Martin and I stand as directed and the photographer takes the shot in a burst of bright light from his flash lamp.
The clerk and Mrs. Farriday are leaving by another door, and the photographer is hoisting his camera and flash pole on his shoulder and heading out of the emptying courtroom. I look down at the ring on my finger. Under the amber light of the ceiling lamps, Martin’s little sapphire sparkles like a tiny moonlit ocean.
Night has fallen soft and ghostly when we emerge from the courthouse. Swaths of denser fog now hug the streetlamps and obscure the sky like a never-ending bridal train. We climb back into the waiting carriage.
Martin is again quiet as we ride. The silence doesn’t seem to fit the occasion, even one as unusual as ours. I clear my throat. “Thank you for allowing that photographer to take our portrait.”
Martin turns his gaze from the window to look at me. “You’re welcome.”
“So... are you sure you don’t want to send a photograph back home to your parents as well?” I am wondering if he, like me, is hesitant to inform his family of what he’s just done. When he doesn’t answer me, I add, “I understand if you’re anxious about telling your parents. I... I actually feel the same way about telling my mam.”
He hesitates a moment. “My parents died when I was little,” he finally replies, his tone betraying nothing of what it might’ve felt like to say those words to me. “I was raised by an aunt and uncle back east.
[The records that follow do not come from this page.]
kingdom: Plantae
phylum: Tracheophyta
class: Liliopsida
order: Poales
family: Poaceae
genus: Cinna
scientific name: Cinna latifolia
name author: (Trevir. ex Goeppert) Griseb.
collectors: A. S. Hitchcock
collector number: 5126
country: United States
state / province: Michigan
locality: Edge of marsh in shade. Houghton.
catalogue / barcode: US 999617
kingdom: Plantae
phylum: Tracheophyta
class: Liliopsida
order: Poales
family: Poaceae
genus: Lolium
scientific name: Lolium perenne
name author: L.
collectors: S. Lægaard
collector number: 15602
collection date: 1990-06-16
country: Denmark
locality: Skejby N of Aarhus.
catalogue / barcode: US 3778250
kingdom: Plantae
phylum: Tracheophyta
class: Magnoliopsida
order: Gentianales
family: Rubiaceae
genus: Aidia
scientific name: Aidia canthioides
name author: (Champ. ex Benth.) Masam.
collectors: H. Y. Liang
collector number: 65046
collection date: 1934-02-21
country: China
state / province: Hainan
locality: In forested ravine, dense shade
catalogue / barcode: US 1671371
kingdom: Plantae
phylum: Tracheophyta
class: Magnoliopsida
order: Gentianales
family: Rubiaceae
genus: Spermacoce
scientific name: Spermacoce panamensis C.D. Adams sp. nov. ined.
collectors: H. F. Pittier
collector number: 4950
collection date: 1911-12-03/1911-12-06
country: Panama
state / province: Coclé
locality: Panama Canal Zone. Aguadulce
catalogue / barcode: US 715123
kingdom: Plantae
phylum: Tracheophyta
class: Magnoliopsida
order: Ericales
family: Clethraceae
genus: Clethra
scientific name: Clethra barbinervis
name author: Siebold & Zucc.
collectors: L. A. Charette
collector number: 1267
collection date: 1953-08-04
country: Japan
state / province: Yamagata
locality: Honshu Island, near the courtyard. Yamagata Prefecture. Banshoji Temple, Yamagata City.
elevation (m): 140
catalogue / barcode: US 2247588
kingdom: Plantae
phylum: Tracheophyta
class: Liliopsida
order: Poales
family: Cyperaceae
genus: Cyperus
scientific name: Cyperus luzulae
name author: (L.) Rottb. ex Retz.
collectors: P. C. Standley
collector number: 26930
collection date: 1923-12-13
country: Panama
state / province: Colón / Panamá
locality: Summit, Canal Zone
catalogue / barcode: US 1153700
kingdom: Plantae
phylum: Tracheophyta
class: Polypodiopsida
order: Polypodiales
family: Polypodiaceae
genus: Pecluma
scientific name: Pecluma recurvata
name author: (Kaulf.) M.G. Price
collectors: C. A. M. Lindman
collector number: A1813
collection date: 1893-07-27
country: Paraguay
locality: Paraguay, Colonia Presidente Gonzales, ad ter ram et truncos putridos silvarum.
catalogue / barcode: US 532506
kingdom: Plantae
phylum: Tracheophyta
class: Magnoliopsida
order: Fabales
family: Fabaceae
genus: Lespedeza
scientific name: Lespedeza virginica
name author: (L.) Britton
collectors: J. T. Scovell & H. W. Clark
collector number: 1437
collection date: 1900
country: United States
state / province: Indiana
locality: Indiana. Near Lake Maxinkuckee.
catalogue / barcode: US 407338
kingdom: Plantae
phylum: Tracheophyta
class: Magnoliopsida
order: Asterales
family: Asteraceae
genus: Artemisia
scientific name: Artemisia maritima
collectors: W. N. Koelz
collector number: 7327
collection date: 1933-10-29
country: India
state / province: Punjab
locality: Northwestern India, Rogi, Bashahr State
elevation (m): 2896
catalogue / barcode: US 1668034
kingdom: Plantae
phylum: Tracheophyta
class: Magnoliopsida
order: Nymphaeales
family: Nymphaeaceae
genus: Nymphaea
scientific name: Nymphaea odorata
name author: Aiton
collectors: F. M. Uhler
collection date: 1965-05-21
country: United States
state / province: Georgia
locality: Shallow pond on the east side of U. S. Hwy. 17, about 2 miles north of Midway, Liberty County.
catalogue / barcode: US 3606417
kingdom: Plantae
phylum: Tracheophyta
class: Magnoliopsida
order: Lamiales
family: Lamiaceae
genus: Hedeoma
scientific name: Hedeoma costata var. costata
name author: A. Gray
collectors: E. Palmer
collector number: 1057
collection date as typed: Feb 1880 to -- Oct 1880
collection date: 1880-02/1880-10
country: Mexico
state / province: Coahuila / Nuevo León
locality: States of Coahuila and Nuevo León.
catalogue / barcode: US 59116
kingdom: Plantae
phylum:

We’re not close.”
My heart instantly aches a little for him. “I’m so sorry.”
“It’s all right,” he says easily. “I don’t remember my parents.”
“Still, I’m sure it was very difficult for you losing your parents so young like that. How did it happen?”
“They were coming home from an event in the city but were caught in a blizzard no one knew was coming. They lost their way and froze to death in their carriage.”
“Oh, Martin.”
“That was a long time ago. I don’t think about it anymore.”
I wonder if this man has spent his whole lifetime telling himself it was just a small thing that he grew up without his mother and father. How does someone school himself to believe losing parents at such a young age doesn’t matter? I can’t imagine it. I lost my father when I was sixteen and it was nearly my undoing. I wait a moment to see if Martin will query me about my own parents.
“My mam likely won’t approve,” I say when he doesn’t. “I’m not sure what my father would’ve thought.” I turn my head to look out the window. I see only mist and other carriages and the hulking shapes of buildings in the undulating fog. “He probably would’ve said it was imprudent or preposterous, what I’ve just done. My da liked using fancy words. He collected them in a book like some people collect old coins. He wanted to go to university and become a professor, but there was no money for that. He became a roofer just like his father had been. But he taught himself what he could on his own. He was always borrowing books from the rich people in the village who had libraries. He’d read the books out loud to me and my brothers, and he’d find so many words he wanted to remember. He wrote them in a little ledger. He fell from a roof a few years ago. He never woke upfrom the fall and died a few days later. He was such a gentle soul.” I turn to face Martin, my mouth suddenly agape. I hadn’t intended to share that much with him. I don’t know why I did.
Martin is studying me, however, with what seems to be intense interest. Something about what I said has drawn me to him an inch or two. And then the moment passes.